I am thinking of getting Zimmerman Rotors with Mintex brake pads...... can anyone tell me where the cheapest place to buy these parts is? 
VW said my rear brake pads are gone...... at 19,000 miles..... So I am just planning on replacing the rear pads and rotors....
Any suggestions? 
Thanks










[Modified by Sleeper GM, 3:50 AM 1-28-2003]


----------



## Sleeper GM (Mar 16, 2002)

*Re: Brake Pads (Sleeper GM)*

Anyone?


----------



## f1forkvr6 (Jun 10, 2002)

*Re: Brake Pads (Sleeper GM)*

Start Clicking:
http://www.awe-tuning.com/
http://www.germanparts.com/
http://www.germanautoparts.com/
http://www.gprparts.com/
http://www.partsamerica.com/default.asp
http://www.aplusparts.com/
http://www.bildon.com/index.html
http://www.discountimportparts.com/
http://www.force5auto.com/
http://www.futrellautowerks.com/
http://www.vwparts.com/index.cfm
http://landtenterprizes.com/
http://www.newdimensions.com/
http://www.alloemautoparts.com/default.asp?source=
http://www.rapidparts.com/
http://www.parts4vws.com/


----------



## Sleeper GM (Mar 16, 2002)

*Re: Brake Pads (f1forkvr6)*

What should I actually look for in the rotors.....? Should I just get slotted ones?


----------



## kewl20v (May 15, 2002)

*Re: Brake Pads (Sleeper GM)*

why are the rears brakes not under warranty? Are you out on time?


----------



## Sleeper GM (Mar 16, 2002)

*Re: Brake Pads (kewl20v)*

They said they are not covered in warranty......


----------



## The Swami (Oct 16, 2001)

*Re: Brake Pads (f1forkvr6)*

Put that guy on my Bar Tab!!!


----------



## jamesb (Mar 14, 2001)

*Re: Brake Pads (Sleeper GM)*

quote:[HR][/HR]They said they are not covered in warranty......







[HR][/HR]​
12k miles on wear parts. your just over it.
I went through the same. For the rears mine where low so I replaced them with EBC greens. did my fronts at the same time. Now im not happy with EBC fronts, they warped 2 sets of rotors. And yes I properly torque the wheel bolts, but didnt help. So now im moving to porterfield R4S or going with a wilwood upgrade.


----------



## SLC GTI VR6 (Apr 11, 2002)

*Re: Brake Pads (Sleeper GM)*

Damn, gone at 19K







Is this a common problem for MKIVs?
The reason I ask is cause I test drove a '02 GTI 1.8T and I could smell brakes the whole time. When I got back to the dealership, the rear pads/rotors were smoking a bit.
BTW, I have Zimms w/ Mintex pads...you won't be disappointed!


----------



## ECS Tuning-Tom (Oct 2, 2001)

*Re: Brake Pads (SLC GTI VR6)*

Best pricing on pads & rotors & our rotors are even cadmium plated for the same price as non-cadmium plated rotors
http://www.ecstuning.com/stage/edpd...n&category=Braking&engine=1.8T&model=Jetta IV


----------



## billgti (Oct 20, 2001)

*Re: Brake Pads (Sleeper GM)*

19K for brake pads?
mine is at 75K, still on original brake pads.


----------



## dcomiskey (Mar 13, 2002)

*Re: Brake Pads (billgti)*

quote:[HR][/HR]19K for brake pads?
mine is at 75K, still on original brake pads.

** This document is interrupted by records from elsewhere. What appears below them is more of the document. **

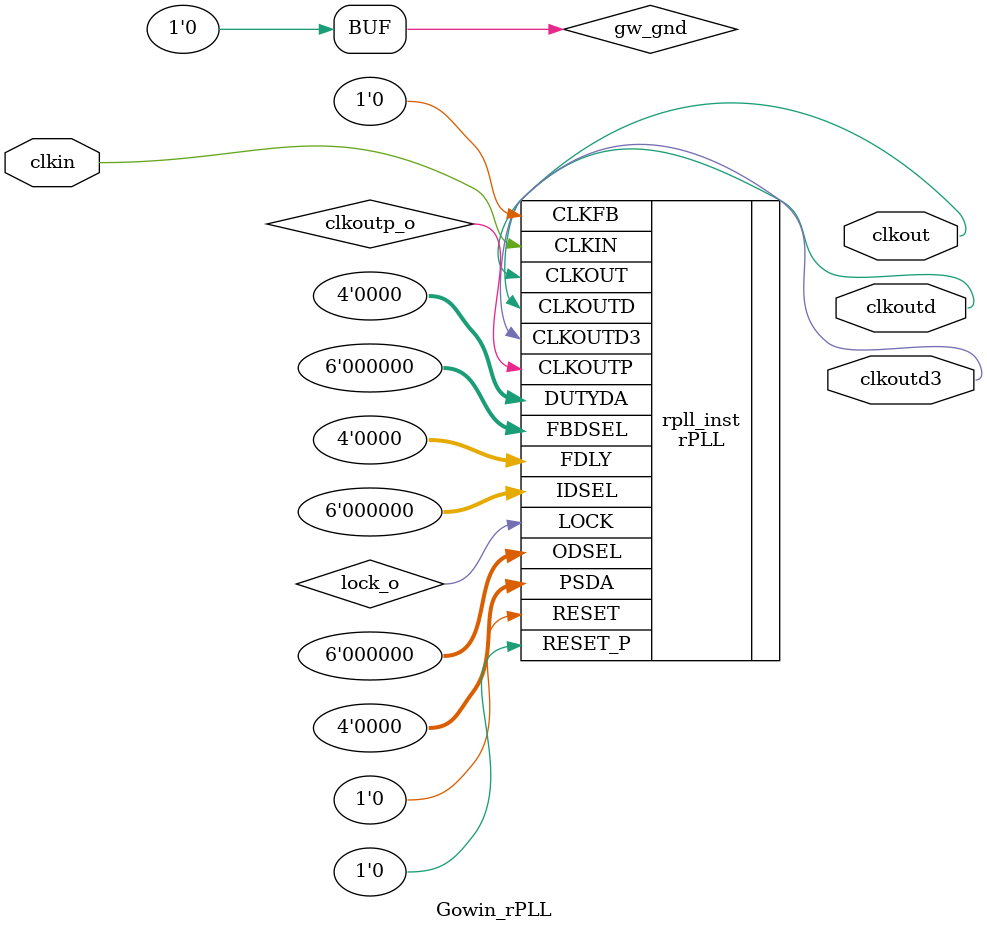
<source format=v>

module Gowin_rPLL (clkout, clkoutd, clkoutd3, clkin);

output clkout;
output clkoutd;
output clkoutd3;
input clkin;

wire lock_o;
wire clkoutp_o;
wire gw_gnd;

assign gw_gnd = 1'b0;

rPLL rpll_inst (
    .CLKOUT(clkout),
    .LOCK(lock_o),
    .CLKOUTP(clkoutp_o),
    .CLKOUTD(clkoutd),
    .CLKOUTD3(clkoutd3),
    .RESET(gw_gnd),
    .RESET_P(gw_gnd),
    .CLKIN(clkin),
    .CLKFB(gw_gnd),
    .FBDSEL({gw_gnd,gw_gnd,gw_gnd,gw_gnd,gw_gnd,gw_gnd}),
    .IDSEL({gw_gnd,gw_gnd,gw_gnd,gw_gnd,gw_gnd,gw_gnd}),
    .ODSEL({gw_gnd,gw_gnd,gw_gnd,gw_gnd,gw_gnd,gw_gnd}),
    .PSDA({gw_gnd,gw_gnd,gw_gnd,gw_gnd}),
    .DUTYDA({gw_gnd,gw_gnd,gw_gnd,gw_gnd}),
    .FDLY({gw_gnd,gw_gnd,gw_gnd,gw_gnd})
);

defparam rpll_inst.FCLKIN = "27";
defparam rpll_inst.DYN_IDIV_SEL = "false";
defparam rpll_inst.IDIV_SEL = 8;
defparam rpll_inst.DYN_FBDIV_SEL = "false";
defparam rpll_inst.FBDIV_SEL = 31;
defparam rpll_inst.DYN_ODIV_SEL = "false";
defparam rpll_inst.ODIV_SEL = 8;
defparam rpll_inst.PSDA_SEL = "0000";
defparam rpll_inst.DYN_DA_EN = "true";
defparam rpll_inst.DUTYDA_SEL = "1000";
defparam rpll_inst.CLKOUT_FT_DIR = 1'b1;
defparam rpll_inst.CLKOUTP_FT_DIR = 1'b1;
defparam rpll_inst.CLKOUT_DLY_STEP = 0;
defparam rpll_inst.CLKOUTP_DLY_STEP = 0;
defparam rpll_inst.CLKFB_SEL = "internal";
defparam rpll_inst.CLKOUT_BYPASS = "false";
defparam rpll_inst.CLKOUTP_BYPASS = "false";
defparam rpll_inst.CLKOUTD_BYPASS = "false";
defparam rpll_inst.DYN_SDIV_SEL = 2;
defparam rpll_inst.CLKOUTD_SRC = "CLKOUT";
defparam rpll_inst.CLKOUTD3_SRC = "CLKOUT";
defparam rpll_inst.DEVICE = "GW2A-18C";

endmodule //Gowin_rPLL

</source>
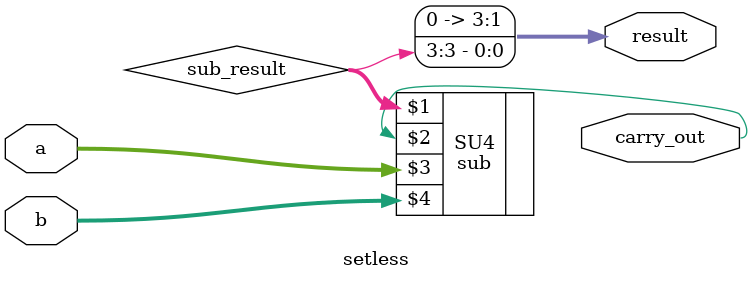
<source format=v>
module setless(result,carry_out,a,b);

		input [31:0] a;
		input [31:0] b;
		output [3:0] result;
		output carry_out;
		wire [3:0] sub_result;


sub SU4(sub_result,carry_out,a,b);

		assign result = {3'b0,sub_result[3]};

endmodule 
</source>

[HR][/HR]​And he just keeps on driving and driving as fast as he can....without ever stopping....


----------



## jamesb (Mar 14, 2001)

*Re: Brake Pads (billgti)*

quote:[HR][/HR]19K for brake pads?
mine is at 75K, still on original brake pads.







[HR][/HR]​
2001 they made a change to the front and rear compounds. The fronts dont wear too fast. But the rears go really fast. Now im on EBC green with over 20k on them and no more then 2mm of wear. And that includes many autocross events and other spirited driving and my ever so painfull DC metro beltway commute 5 days a week.


----------